Re: Wrong DIF guard tag on ext2 write

Boaz Harrosh <bharrosh@xxxxxxxxxxx> · Thu, 03 Jun 2010 16:06:49 +0300

On 06/03/2010 03:41 PM, Vladislav Bolkhovitin wrote:
> Boaz Harrosh, on 06/03/2010 04:07 PM wrote:
>> On 06/03/2010 02:20 PM, Vladislav Bolkhovitin wrote:
>>> There's one interesting problem here, at least theoretically, with SCSI 
>>> or similar transports which allow to have commands queue depth >1 and 
>>> allowed to internally reorder queued requests. I don't know the FS/block 
>>> layers sufficiently well to tell if sending several requests for the 
>>> same page really possible or not, but we can see a real life problem, 
>>> which can be well explained if it's possible.
>>>
>>> The problem could be if the second (rewrite) request (SCSI command) for 
>>> the same page queued to the corresponding device before the original 
>>> request finished. Since the device allowed to freely reorder requests, 
>>> there's a probability that the original write request would hit the 
>>> permanent storage *AFTER* the retry request, hence the data changes it's 
>>> carrying would be lost, hence welcome data corruption.
>>>
>>
>> I might be totally wrong here but I think NCQ can reorder sectors but
>> not writes. That is if the sector is cached in device memory and a later
>> write comes to modify the same sector then the original should be
>> replaced not two values of the same sector be kept in device cache at the
>> same time.
>>
>> Failing to do so is a scsi device problem.
> 
> SCSI devices supporting Full task management model (almost all) and 
> having QUEUE ALGORITHM MODIFIER bits in Control mode page set to 1 
> allowed to freely reorder any commands with SIMPLE task attribute. If an 
> application wants to maintain order of some commands for such devices, 
> it must issue them with ORDERED task attribute and over a _single_ MPIO 
> path to the device.
> 
> Linux neither uses ORDERED attribute, nor honors or enforces anyhow 
> QUEUE ALGORITHM MODIFIER bits, nor takes care to send commands with 
> order dependencies (overlapping writes in our case) over a single MPIO path.
> 

OK I take your word for it. But that sounds stupid to me. I would think
that sectors can be ordered. not commands per se. What happen with reads
then? do they get to be ordered? I mean a read in between the two writes which
value is read? It gets so complicated that only a sector model makes sense
to me.

>> Please note that page-to-sector is not necessary constant. And the same page
>> might get written at a different sector, next time.

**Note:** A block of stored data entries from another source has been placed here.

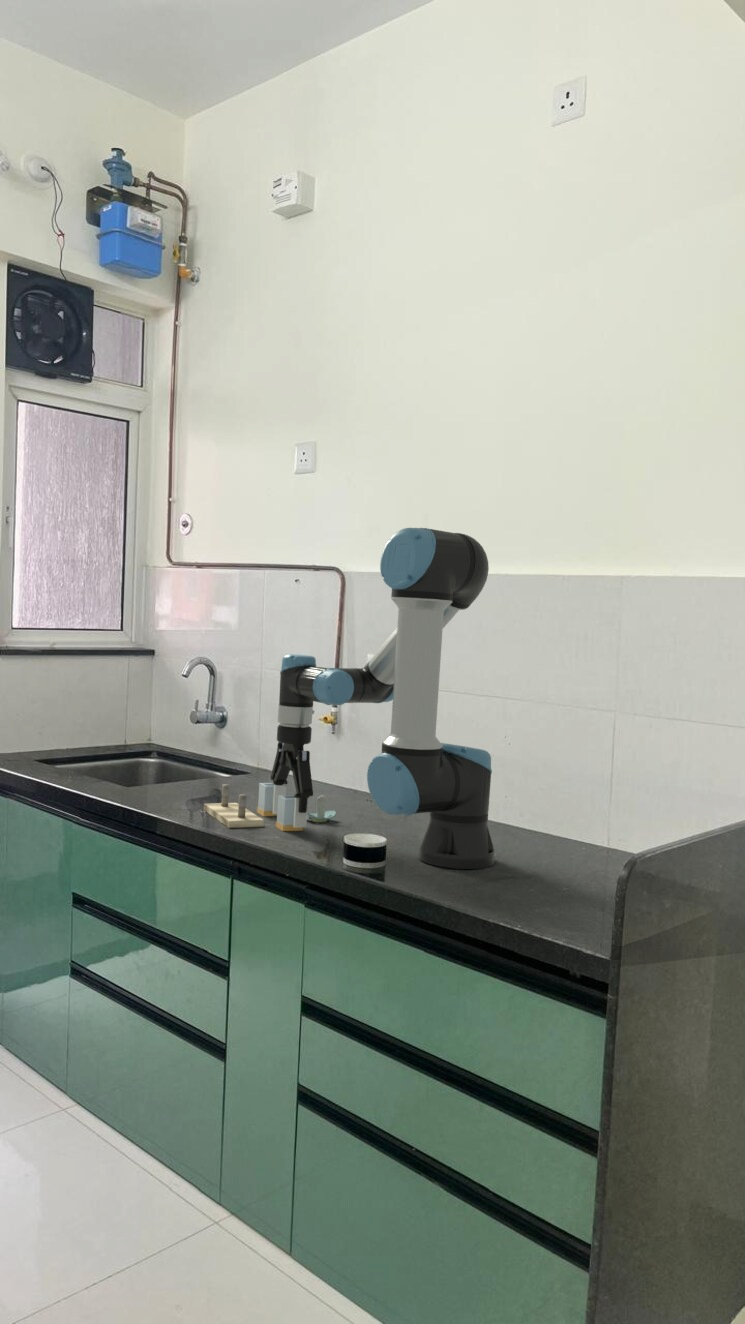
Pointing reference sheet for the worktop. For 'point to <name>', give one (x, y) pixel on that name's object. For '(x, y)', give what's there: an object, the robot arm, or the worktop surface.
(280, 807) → the sleeve
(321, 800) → the pacifier
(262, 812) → the sleeve
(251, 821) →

But FSs will have to
>> barrier in this case.
>>
>>> For single parallel SCSI or SAS devices such race may look practically 
>>> impossible, but for sophisticated clusters when many nodes pretending to 
>>> be a single SCSI device in a load balancing configuration, it becomes 
>>> very real.
>>>
>>> The real life problem we can see in an active-active DRBD-setup. In this 
>>> configuration 2 nodes act as a single SCST-powered SCSI device and they 
>>> both run DRBD to keep their backstorage in-sync. The initiator uses them 
>>> as a single multipath device in an active-active round-robin 
>>> load-balancing configuration, i.e. sends requests to both nodes in 
>>> parallel, then DRBD takes care to replicate the requests to the other node.
>>>
>>> The problem is that sometimes DRBD complies about concurrent local 
>>> writes, like:
>>>
>>> kernel: drbd0: scsi_tgt0[12503] Concurrent local write detected! 
>>> [DISCARD L] new: 144072784s +8192; pending: 144072784s +8192
>>>
>>> This message means that DRBD detected that both nodes received 
>>> overlapping writes on the same block(s) and DRBD can't figure out which 
>>> one to store. This is possible only if the initiator sent the second 
>>> write request before the first one completed.
>>
>> It is totally possible in today's code.
>>
>> DRBD should store the original command_sn of the write and discard
>> the sector with the lower SN. It should appear as a single device
>> to the initiator.
> 
> How can it find the SN? The commands were sent over _different_ MPIO 
> paths to the device, so at the moment of the sending all the order 
> information was lost.
> 

I'm not hard on the specifics here. But I think the initiator has set
the same SN on the two paths, or has incremented them between paths.
You said:

> The initiator uses them as a single multipath device in an active-active
> round-robin load-balancing configuration, i.e. sends requests to both nodes
> in paralle.

So what was the SN sent to each side. Is there a relationship between them
or they each advance independently?

If there is a relationship then the targets on two sides should store
the SN for later comparison. (Life is hard)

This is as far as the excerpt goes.